Source document:
◇ ◇ ◇ ◇
June 7th, 2009 (10:29 am)

I watched TRUE LIES over at Ash and Denise's house last night, and it was an interesting experience. I hadn't seen the movie in years -- maybe eight or ten. It's interesting to me to see how my perspective on stories and characterization has evolved over the years; TRUE LIES is a quite different experience for me now than I remember it being on first, or subsequent viewings.

I don't think I ever realized how absolutely incredible Jamie Lee Curtis's acting is in the movie. (Her topless scene in TRADING PLACES was a formative mark on my young sex drive, so when I was eighteen the movie was all about OMG SHE DANCES SEXY IN HER UNDERWEAR AND ARNOLD KILLS GUYS.) But she's absolutely amazing. The sequence in the mirrored room, where she's interrogated by parties unknown to her, is extraordinarily grotesque from a human-relationships point-of-view; Helen Tasker's husband Harry (Arnold Schwarzenegger), whom she does not know is a superspy, has pulled a full-out knockdown raid on her, complete with shaped charges and men in body armor, because he suspects her of having an affair. (I had forgotten that Helen actually gets *hit on the head with a rifle butt* during that raid, after she shows enough cojones to fight and try to run for it.) Harry interrogates her using a voice-changer. It's a really horrible scene, and Helen is so likable that it's even worse. But Curtis transitions through a zillion absolutely believable emotions in that scene, and she's so good that you almost forget to be totally horrified. Because it's a ghastly situation, but OMG does she sell it. Jamie Lee Curtis plays Helen Tasker as a real person reacting to horrible things in a funny way, and even when you're supposed to laugh at Helen for her awkwardness Curtis plays it as a *human* awkwardness. She doesn't go over-the-top with it, and that's pretty impressive considering some of the things Cameron's script has her doing. (Consider the scene where she tries to fire a full-auto, gets her ass kicked by recoil, and drops the gun, whereupon it falls down the stairs and kills a shitload of bad guys. That's an invitation for us to laugh at Helen. It's not a sympathetic script moment. Curtis has a tough line to walk with her reaction, and she does it amazingly; she makes her cringing, mugging reaction funny, but doesn't overdo it. The script makes Helen look bad, but the actress makes her look human.) Curtis plays Helen as a real person, with real reactions, who's had the misfortune to get stuck in an over-the-top action movie.
◇ ◇ ◇ ◇
Raw data:

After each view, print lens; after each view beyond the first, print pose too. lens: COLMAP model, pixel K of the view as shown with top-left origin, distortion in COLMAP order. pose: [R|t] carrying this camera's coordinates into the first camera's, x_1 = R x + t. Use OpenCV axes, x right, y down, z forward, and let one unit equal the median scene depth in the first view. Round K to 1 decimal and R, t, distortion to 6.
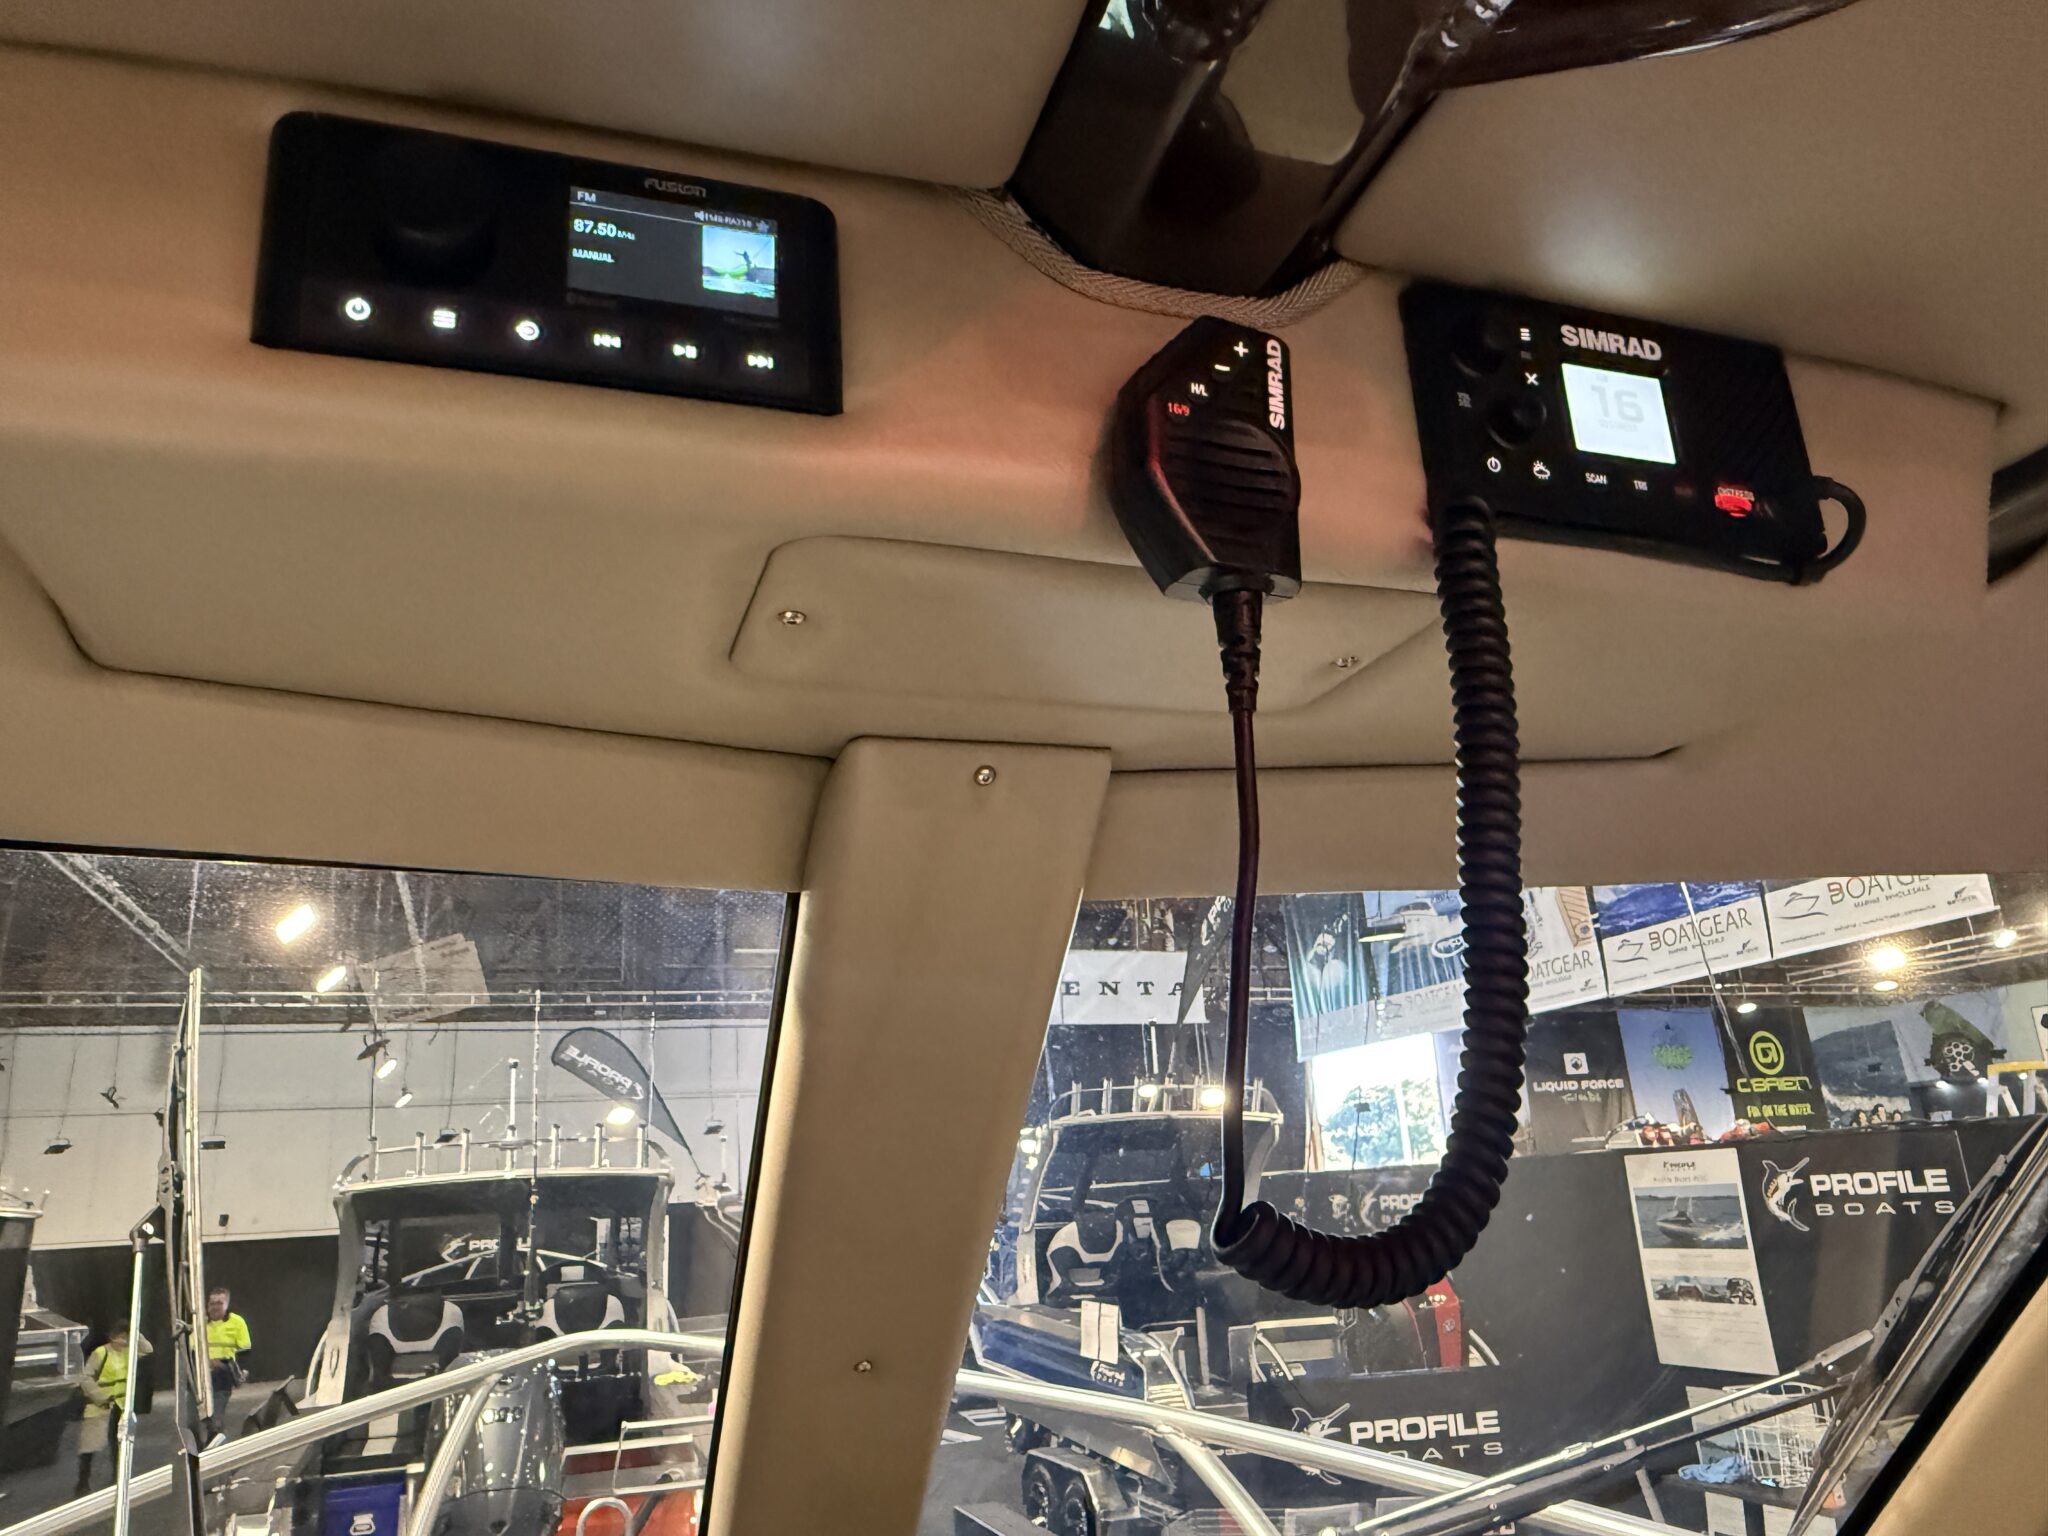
lens RADIAL K [[1427.3, 0, 999.8], [0, 1427.3, 774.8], [0, 0, 1]] dist [-0.003384, 0.000200]
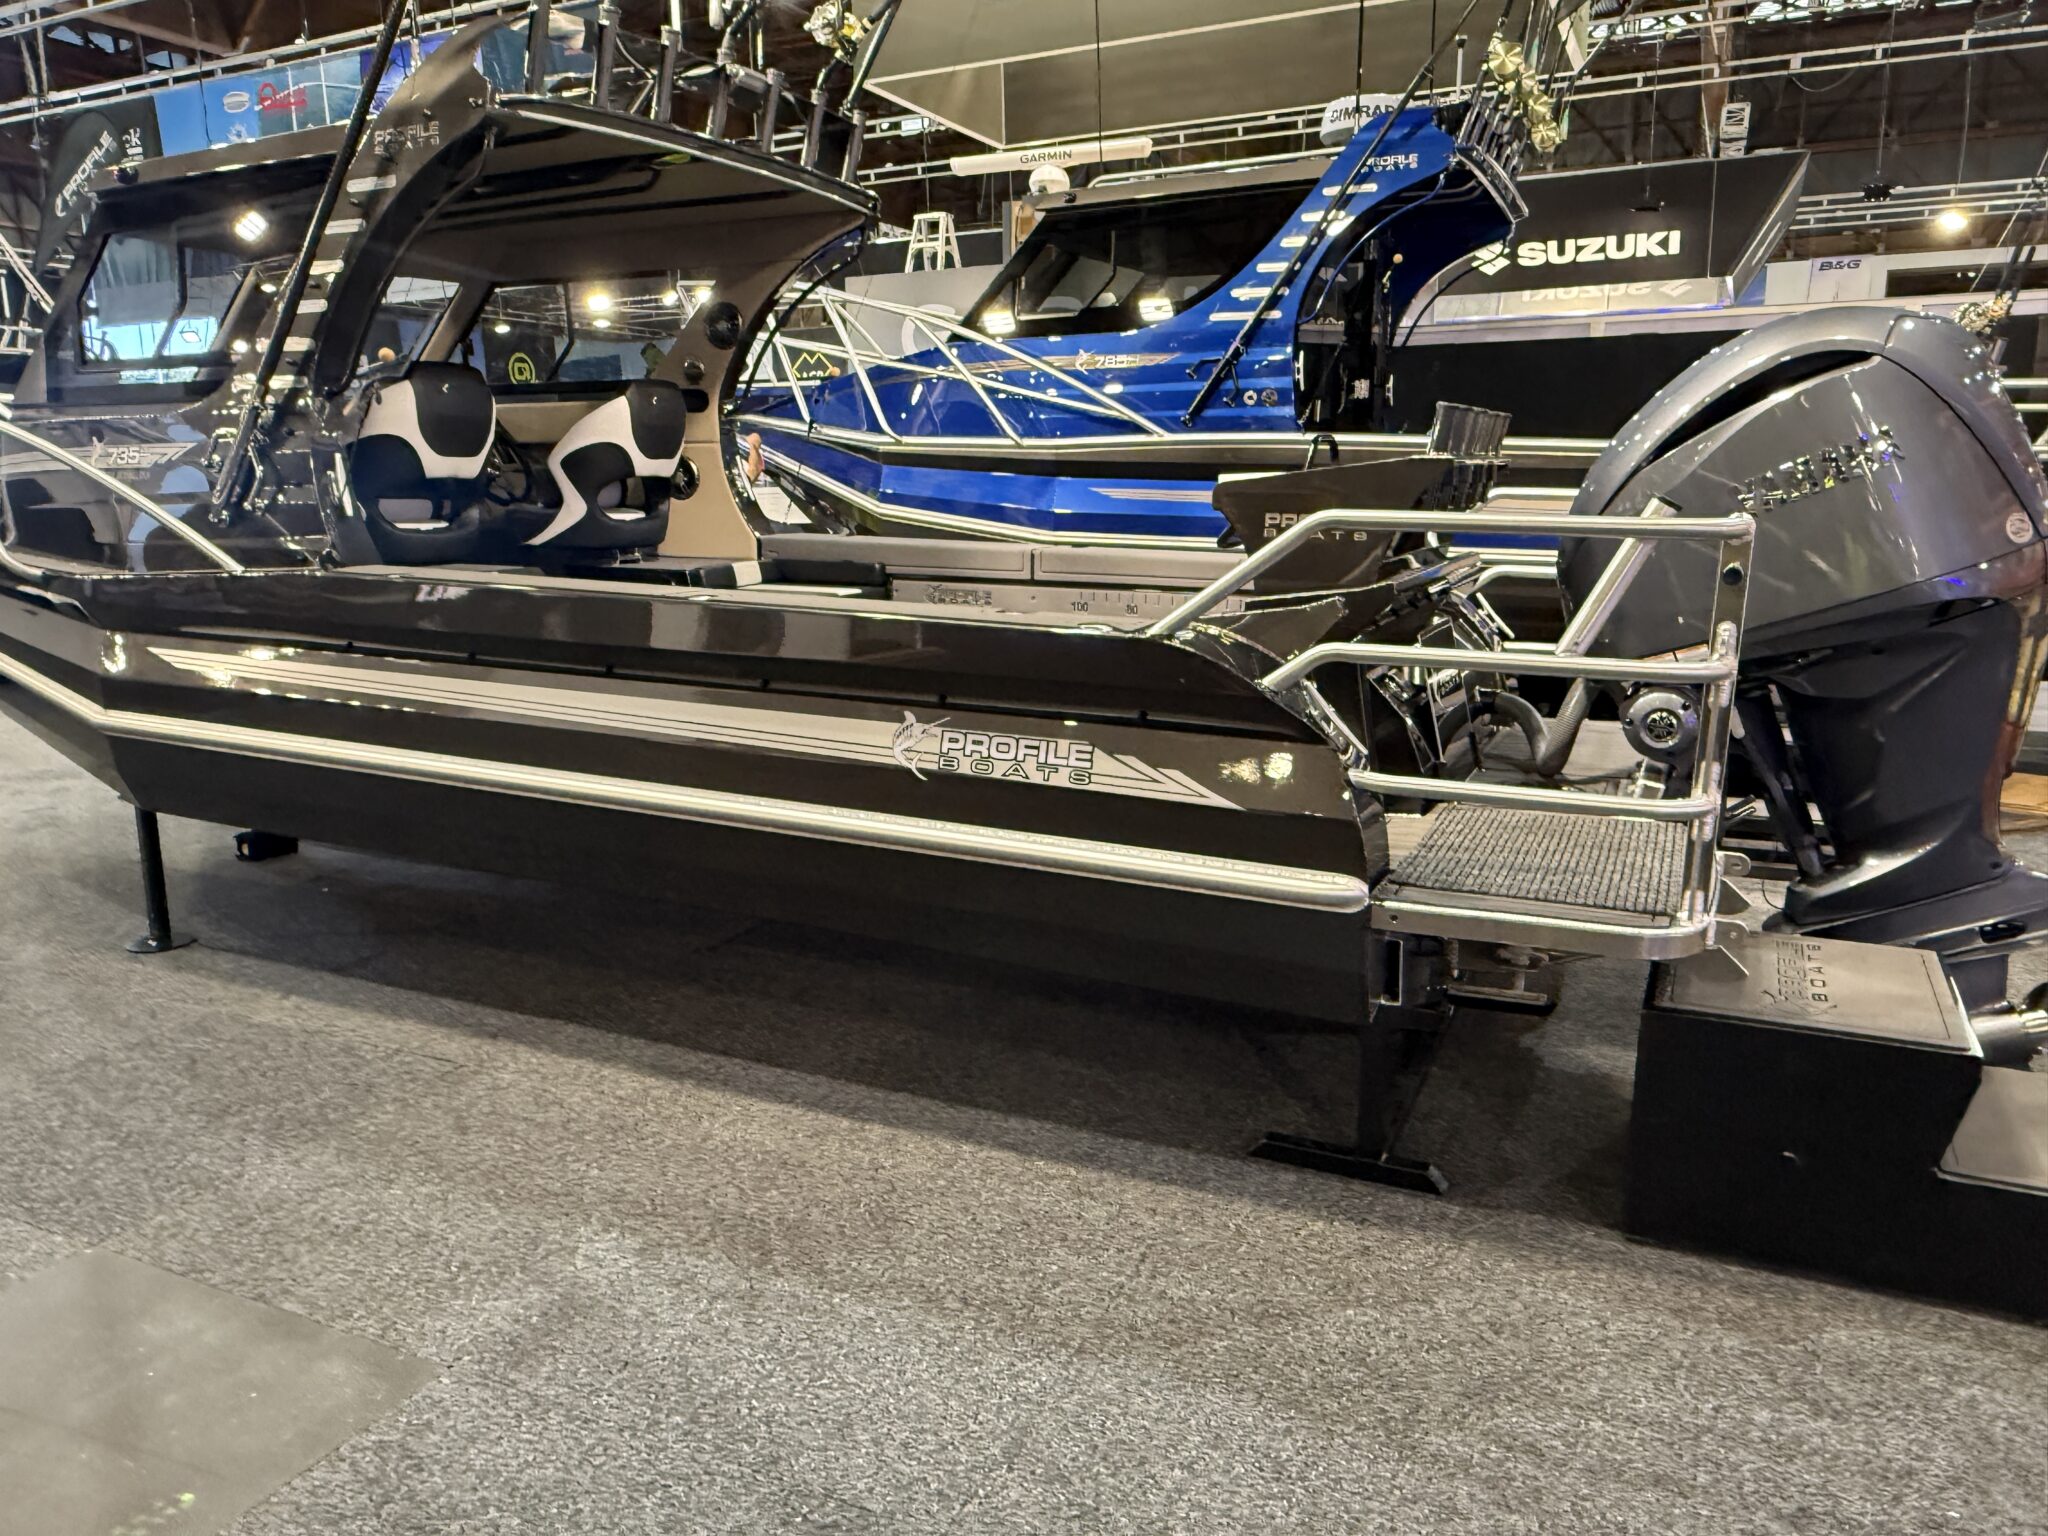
◇ ◇ ◇ ◇
What you will do:
**A.** Output the passage of the True Lies post starting at "June 7th, 2009" and ending at "or subsequent viewings.".
**B.** Answer these from the True Lies post:
(i) Roughly how long had it been since the writer last saw the movie?
(ii) Which actor plays Harry Tasker?
(iii) What does Harry use when he interrogates Helen?
**C.** According to the True Lies post, why does Curtis have "a tough line to walk" in the scene where Helen fires the full-auto?
Rely only on the blog post about True Lies.

Responses per task:
**A.**
June 7th, 2009 (10:29 am)

I watched TRUE LIES over at Ash and Denise's house last night, and it was an interesting experience. I hadn't seen the movie in years -- maybe eight or ten. It's interesting to me to see how my perspective on stories and characterization has evolved over the years; TRUE LIES is a quite different experience for me now than I remember it being on first, or subsequent viewings.

**B.**
(i) Maybe eight or ten years.
(ii) Arnold Schwarzenegger.
(iii) A voice-changer.

**C.** The script treats the moment as an invitation to laugh at Helen, not as a sympathetic one. Curtis has to make Helen's cringing reaction funny without overdoing it.